** SUPPLIED DATA follows **

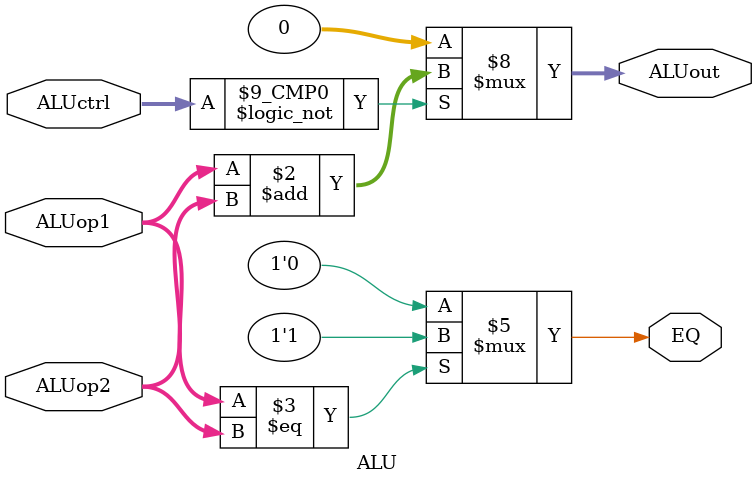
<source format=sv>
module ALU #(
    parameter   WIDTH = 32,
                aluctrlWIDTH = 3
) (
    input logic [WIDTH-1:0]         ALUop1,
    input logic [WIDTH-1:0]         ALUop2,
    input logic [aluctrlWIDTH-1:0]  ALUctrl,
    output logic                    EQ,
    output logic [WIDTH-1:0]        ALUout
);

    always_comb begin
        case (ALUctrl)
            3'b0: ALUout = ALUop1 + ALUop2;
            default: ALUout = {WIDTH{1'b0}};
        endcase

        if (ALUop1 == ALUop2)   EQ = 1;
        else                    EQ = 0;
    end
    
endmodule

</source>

** End of SUPPLIED DATA **
** SUPPLIED DATA follows **

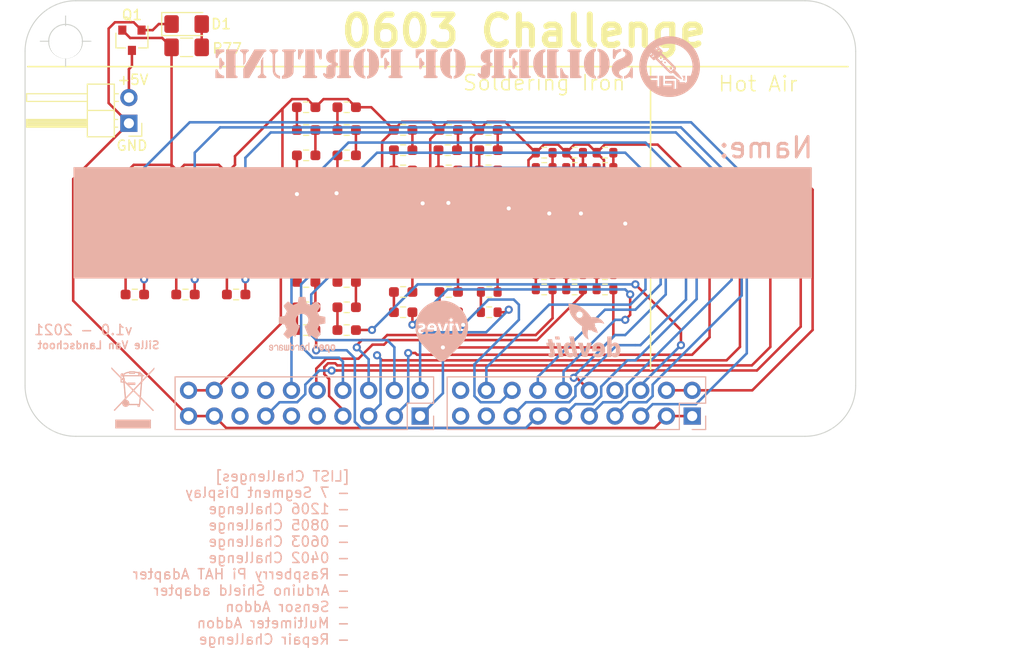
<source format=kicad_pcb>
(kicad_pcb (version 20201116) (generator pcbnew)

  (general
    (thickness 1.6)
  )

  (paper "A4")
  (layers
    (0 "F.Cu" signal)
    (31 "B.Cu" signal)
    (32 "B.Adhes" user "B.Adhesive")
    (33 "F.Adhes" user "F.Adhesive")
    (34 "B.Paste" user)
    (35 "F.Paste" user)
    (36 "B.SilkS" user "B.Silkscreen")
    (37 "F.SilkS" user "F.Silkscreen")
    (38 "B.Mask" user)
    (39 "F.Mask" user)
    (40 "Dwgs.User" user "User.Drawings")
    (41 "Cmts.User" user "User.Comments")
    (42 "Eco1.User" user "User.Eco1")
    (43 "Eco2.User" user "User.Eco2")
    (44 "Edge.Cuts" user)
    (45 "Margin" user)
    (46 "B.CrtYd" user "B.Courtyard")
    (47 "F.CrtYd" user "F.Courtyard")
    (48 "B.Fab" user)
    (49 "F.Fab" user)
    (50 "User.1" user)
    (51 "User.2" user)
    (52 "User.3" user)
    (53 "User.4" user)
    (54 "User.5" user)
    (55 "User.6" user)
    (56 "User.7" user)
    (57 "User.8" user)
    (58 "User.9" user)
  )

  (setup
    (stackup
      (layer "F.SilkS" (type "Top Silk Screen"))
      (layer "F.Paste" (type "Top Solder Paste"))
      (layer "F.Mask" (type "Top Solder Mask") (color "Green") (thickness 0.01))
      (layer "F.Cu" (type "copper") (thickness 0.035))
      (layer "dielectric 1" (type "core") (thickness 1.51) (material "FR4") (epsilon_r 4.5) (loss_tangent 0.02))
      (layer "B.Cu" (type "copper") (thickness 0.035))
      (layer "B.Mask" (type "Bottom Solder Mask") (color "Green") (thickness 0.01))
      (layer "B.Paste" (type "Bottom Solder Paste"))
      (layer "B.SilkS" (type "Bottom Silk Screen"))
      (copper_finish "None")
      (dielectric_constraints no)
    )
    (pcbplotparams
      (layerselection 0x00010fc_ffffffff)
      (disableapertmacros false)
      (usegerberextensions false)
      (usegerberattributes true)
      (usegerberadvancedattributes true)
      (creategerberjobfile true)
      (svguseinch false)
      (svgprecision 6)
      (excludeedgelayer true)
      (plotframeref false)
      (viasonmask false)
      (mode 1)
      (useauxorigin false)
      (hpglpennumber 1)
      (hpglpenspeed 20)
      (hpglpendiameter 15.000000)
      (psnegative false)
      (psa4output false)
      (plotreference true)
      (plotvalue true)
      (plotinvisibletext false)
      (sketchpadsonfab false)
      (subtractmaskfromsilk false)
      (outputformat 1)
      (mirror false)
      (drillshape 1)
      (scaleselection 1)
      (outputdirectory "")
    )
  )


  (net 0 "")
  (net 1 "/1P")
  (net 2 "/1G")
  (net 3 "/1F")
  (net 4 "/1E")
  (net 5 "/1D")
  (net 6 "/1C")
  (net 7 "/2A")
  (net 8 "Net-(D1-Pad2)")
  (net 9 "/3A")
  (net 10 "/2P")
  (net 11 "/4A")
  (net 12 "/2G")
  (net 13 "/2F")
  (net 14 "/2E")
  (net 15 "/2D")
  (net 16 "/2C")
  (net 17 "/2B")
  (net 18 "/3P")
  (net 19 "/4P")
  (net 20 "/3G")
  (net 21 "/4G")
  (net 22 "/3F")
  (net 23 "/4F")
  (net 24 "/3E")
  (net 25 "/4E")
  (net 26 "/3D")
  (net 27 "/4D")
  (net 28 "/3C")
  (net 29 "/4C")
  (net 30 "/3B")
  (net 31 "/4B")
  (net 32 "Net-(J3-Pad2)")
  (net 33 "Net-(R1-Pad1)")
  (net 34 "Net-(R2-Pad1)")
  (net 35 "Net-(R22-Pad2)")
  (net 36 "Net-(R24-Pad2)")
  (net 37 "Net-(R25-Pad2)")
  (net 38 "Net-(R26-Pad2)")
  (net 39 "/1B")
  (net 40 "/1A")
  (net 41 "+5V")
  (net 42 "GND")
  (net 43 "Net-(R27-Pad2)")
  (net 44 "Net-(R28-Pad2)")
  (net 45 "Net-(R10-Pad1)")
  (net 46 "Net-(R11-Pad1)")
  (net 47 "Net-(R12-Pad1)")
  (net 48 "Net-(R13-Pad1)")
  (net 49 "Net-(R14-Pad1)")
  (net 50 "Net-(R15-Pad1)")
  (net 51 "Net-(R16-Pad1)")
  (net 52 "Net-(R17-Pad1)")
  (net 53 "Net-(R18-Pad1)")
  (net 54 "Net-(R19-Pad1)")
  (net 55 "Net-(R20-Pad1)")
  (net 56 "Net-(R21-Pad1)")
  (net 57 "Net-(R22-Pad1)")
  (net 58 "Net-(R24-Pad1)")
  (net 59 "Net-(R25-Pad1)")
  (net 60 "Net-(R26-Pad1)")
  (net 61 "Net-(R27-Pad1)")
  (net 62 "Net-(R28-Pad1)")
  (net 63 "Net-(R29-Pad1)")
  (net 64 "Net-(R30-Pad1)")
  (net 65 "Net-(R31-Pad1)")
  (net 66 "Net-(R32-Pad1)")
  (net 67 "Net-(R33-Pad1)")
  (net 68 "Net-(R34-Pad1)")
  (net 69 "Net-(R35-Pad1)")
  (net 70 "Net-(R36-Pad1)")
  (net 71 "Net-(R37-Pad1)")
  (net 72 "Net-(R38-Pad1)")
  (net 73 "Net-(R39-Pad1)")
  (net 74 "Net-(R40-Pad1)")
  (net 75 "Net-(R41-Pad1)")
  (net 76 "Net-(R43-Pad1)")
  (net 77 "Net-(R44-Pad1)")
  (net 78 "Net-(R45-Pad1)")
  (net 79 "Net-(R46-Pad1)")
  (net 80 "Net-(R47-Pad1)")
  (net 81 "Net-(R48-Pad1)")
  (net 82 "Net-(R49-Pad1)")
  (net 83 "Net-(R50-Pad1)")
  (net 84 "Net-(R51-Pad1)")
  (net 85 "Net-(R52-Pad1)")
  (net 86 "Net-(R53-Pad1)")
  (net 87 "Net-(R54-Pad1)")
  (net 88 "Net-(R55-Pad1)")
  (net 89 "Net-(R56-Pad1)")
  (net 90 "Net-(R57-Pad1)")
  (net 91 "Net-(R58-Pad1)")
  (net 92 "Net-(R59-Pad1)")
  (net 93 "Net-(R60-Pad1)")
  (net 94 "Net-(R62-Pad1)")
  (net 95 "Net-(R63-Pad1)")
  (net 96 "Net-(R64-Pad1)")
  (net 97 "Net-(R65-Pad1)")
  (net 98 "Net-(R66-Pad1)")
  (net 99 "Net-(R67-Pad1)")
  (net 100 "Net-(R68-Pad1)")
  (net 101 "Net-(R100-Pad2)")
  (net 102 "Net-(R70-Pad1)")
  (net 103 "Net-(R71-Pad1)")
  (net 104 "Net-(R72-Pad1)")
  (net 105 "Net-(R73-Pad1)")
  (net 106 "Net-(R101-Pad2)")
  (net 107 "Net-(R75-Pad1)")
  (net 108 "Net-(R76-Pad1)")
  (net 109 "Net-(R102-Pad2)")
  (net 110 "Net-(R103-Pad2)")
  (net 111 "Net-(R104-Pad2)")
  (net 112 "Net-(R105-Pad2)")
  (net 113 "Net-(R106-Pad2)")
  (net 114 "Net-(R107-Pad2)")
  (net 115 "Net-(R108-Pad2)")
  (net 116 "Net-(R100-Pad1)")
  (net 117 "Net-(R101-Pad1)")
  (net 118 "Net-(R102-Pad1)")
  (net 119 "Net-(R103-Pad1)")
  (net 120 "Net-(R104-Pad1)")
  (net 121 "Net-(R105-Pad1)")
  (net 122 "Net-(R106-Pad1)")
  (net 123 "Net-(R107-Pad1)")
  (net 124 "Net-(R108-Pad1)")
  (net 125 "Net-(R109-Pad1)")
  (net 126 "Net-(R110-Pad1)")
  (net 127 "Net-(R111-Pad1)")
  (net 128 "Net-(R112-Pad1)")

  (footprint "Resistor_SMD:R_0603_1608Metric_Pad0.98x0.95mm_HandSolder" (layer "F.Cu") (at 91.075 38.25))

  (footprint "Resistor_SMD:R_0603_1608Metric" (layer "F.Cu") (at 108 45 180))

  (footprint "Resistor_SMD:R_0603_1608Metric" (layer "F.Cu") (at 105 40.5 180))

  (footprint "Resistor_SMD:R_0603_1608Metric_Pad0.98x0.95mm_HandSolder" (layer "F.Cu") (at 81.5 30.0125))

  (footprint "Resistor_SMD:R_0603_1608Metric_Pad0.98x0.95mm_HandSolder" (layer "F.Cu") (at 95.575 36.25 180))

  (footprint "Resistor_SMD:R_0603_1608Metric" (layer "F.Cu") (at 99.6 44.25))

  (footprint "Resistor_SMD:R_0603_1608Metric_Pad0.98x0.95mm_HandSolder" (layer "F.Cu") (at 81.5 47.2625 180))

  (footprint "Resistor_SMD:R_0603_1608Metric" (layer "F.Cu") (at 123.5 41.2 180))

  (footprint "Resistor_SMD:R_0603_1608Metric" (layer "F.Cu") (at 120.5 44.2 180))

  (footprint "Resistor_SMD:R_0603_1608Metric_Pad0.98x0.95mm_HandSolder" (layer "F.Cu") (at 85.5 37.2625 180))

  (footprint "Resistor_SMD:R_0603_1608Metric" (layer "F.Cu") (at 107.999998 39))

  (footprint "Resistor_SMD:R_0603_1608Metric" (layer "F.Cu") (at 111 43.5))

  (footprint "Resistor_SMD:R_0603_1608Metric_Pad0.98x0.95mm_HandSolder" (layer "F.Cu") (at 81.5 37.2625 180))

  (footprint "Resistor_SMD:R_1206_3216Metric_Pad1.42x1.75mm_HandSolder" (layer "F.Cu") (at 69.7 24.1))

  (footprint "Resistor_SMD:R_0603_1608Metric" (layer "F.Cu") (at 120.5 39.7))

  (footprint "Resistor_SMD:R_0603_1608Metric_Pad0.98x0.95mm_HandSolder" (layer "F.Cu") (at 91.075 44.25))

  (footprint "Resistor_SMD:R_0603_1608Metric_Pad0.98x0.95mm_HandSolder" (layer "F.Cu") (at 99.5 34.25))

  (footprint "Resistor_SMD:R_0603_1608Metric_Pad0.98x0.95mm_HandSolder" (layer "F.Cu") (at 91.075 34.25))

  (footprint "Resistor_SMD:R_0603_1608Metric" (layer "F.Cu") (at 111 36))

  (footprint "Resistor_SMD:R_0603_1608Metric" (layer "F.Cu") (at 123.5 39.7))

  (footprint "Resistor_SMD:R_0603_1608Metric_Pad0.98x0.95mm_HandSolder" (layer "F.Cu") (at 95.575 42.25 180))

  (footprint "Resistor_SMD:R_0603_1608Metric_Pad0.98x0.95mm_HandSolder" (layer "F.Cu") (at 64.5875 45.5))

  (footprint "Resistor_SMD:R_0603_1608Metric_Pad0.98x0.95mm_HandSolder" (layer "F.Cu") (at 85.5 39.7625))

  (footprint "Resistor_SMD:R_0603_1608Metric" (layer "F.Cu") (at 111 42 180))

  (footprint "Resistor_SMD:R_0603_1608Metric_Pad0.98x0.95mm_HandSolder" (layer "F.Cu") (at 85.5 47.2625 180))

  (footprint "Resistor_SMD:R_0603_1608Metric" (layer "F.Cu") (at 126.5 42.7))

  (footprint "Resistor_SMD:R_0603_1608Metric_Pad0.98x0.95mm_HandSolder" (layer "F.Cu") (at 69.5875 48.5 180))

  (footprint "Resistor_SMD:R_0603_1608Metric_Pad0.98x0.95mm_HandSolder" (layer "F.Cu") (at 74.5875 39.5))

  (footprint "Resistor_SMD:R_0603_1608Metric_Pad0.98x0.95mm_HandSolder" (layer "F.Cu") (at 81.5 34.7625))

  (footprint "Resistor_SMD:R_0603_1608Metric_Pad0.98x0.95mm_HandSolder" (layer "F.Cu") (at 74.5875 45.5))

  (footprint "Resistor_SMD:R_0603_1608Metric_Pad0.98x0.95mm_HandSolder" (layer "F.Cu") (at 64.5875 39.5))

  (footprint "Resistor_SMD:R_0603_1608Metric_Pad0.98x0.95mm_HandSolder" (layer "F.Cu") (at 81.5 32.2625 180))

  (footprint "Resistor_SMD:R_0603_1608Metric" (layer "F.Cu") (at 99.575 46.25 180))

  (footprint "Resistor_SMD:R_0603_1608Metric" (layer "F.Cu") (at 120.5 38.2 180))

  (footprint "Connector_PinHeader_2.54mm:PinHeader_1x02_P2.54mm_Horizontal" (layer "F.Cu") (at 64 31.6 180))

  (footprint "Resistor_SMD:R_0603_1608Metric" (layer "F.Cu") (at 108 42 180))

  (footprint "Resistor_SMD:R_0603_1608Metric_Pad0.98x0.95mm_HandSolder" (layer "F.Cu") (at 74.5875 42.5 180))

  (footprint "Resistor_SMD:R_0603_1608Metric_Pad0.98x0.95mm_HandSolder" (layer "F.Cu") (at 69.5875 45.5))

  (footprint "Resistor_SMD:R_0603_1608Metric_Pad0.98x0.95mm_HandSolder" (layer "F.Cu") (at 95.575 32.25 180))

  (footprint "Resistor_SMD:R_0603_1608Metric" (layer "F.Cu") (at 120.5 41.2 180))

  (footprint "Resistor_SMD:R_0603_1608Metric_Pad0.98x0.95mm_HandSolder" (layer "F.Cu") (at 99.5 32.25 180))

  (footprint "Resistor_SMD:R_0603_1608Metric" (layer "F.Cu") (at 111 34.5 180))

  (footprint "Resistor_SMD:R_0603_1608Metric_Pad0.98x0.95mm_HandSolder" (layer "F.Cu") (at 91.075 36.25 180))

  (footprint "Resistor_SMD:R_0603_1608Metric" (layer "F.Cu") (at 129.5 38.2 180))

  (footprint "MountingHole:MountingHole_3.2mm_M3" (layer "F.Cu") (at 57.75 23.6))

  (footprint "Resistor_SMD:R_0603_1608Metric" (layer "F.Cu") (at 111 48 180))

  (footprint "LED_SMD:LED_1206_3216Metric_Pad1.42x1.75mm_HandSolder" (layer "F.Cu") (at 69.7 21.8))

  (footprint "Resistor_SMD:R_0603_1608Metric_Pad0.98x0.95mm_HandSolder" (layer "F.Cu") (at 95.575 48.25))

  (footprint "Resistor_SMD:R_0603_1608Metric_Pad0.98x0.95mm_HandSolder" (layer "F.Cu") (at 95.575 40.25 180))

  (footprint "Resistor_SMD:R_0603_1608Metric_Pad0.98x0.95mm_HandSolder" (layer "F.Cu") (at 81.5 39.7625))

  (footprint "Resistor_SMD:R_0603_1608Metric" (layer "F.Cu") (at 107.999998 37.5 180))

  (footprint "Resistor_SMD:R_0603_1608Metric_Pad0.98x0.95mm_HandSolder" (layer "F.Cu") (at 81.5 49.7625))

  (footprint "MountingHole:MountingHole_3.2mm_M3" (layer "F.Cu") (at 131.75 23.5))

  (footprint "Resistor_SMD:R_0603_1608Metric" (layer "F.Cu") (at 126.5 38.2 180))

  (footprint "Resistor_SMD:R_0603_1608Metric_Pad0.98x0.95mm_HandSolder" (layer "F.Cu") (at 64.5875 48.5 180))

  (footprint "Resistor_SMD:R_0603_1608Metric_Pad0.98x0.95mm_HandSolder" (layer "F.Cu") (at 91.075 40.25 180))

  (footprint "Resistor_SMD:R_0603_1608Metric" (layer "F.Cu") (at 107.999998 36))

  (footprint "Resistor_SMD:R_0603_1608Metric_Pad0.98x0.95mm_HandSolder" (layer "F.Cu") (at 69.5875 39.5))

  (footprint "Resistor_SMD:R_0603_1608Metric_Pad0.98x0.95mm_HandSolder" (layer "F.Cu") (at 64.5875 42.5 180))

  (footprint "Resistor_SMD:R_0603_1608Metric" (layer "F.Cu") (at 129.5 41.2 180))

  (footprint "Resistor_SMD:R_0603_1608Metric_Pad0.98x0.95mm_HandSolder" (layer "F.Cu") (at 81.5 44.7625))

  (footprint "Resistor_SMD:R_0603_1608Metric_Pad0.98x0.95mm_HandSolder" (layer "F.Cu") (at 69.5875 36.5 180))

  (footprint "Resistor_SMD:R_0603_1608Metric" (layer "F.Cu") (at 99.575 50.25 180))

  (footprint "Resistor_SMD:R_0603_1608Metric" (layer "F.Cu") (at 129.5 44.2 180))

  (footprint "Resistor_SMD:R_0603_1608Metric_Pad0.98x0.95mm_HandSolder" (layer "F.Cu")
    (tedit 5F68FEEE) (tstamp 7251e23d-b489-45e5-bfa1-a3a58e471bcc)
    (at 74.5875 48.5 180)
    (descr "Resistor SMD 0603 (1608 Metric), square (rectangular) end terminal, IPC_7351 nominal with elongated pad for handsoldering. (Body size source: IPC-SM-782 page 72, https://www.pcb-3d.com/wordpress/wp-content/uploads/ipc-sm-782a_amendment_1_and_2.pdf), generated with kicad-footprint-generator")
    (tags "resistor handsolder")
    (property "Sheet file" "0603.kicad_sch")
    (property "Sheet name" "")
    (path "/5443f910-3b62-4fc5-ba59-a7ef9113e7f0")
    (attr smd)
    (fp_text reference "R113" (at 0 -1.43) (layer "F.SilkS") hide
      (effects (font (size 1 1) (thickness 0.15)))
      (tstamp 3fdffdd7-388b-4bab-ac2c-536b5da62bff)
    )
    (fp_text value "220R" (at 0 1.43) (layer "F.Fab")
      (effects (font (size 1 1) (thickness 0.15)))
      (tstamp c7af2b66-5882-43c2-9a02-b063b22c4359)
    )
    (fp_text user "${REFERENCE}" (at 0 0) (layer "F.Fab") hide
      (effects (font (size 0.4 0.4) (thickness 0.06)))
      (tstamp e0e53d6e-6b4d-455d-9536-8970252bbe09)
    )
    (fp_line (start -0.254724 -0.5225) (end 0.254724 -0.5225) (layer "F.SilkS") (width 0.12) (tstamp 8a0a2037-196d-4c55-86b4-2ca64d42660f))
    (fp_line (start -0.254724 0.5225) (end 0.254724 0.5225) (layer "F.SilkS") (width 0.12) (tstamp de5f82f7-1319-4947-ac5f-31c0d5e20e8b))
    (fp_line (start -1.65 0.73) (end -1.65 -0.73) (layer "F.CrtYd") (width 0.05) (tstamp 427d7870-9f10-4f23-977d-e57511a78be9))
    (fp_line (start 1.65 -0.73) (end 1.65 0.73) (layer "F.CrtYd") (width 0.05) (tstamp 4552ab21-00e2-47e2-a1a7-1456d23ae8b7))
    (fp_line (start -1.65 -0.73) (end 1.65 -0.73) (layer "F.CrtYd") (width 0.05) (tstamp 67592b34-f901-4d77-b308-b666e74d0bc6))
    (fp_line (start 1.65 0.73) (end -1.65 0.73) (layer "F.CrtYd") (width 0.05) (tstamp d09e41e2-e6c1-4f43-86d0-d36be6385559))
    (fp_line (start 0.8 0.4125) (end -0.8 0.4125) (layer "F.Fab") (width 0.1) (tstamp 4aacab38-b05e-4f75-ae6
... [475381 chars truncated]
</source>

** End of SUPPLIED DATA **
** SUPPLIED DATA follows **

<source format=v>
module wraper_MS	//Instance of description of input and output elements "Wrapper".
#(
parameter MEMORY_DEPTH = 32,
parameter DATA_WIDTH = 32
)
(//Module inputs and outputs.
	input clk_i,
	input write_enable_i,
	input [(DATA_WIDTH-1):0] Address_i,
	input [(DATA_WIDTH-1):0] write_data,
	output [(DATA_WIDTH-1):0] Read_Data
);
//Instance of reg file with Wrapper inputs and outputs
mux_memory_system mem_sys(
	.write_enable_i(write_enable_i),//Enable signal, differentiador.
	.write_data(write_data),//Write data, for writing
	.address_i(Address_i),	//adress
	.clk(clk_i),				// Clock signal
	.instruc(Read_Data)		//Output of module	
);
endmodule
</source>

** End of SUPPLIED DATA **

### REQUIREMENT
Go to the line in the material above that contains "(at 69.7 21.8))" and copy exactly from there through the line that contains "(at 107.999998 36))", stopping after it.

### ANSWER SECTION
  (footprint "LED_SMD:LED_1206_3216Metric_Pad1.42x1.75mm_HandSolder" (layer "F.Cu") (at 69.7 21.8))

  (footprint "Resistor_SMD:R_0603_1608Metric_Pad0.98x0.95mm_HandSolder" (layer "F.Cu") (at 95.575 48.25))

  (footprint "Resistor_SMD:R_0603_1608Metric_Pad0.98x0.95mm_HandSolder" (layer "F.Cu") (at 95.575 40.25 180))

  (footprint "Resistor_SMD:R_0603_1608Metric_Pad0.98x0.95mm_HandSolder" (layer "F.Cu") (at 81.5 39.7625))

  (footprint "Resistor_SMD:R_0603_1608Metric" (layer "F.Cu") (at 107.999998 37.5 180))

  (footprint "Resistor_SMD:R_0603_1608Metric_Pad0.98x0.95mm_HandSolder" (layer "F.Cu") (at 81.5 49.7625))

  (footprint "MountingHole:MountingHole_3.2mm_M3" (layer "F.Cu") (at 131.75 23.5))

  (footprint "Resistor_SMD:R_0603_1608Metric" (layer "F.Cu") (at 126.5 38.2 180))

  (footprint "Resistor_SMD:R_0603_1608Metric_Pad0.98x0.95mm_HandSolder" (layer "F.Cu") (at 64.5875 48.5 180))

  (footprint "Resistor_SMD:R_0603_1608Metric_Pad0.98x0.95mm_HandSolder" (layer "F.Cu") (at 91.075 40.25 180))

  (footprint "Resistor_SMD:R_0603_1608Metric" (layer "F.Cu") (at 107.999998 36))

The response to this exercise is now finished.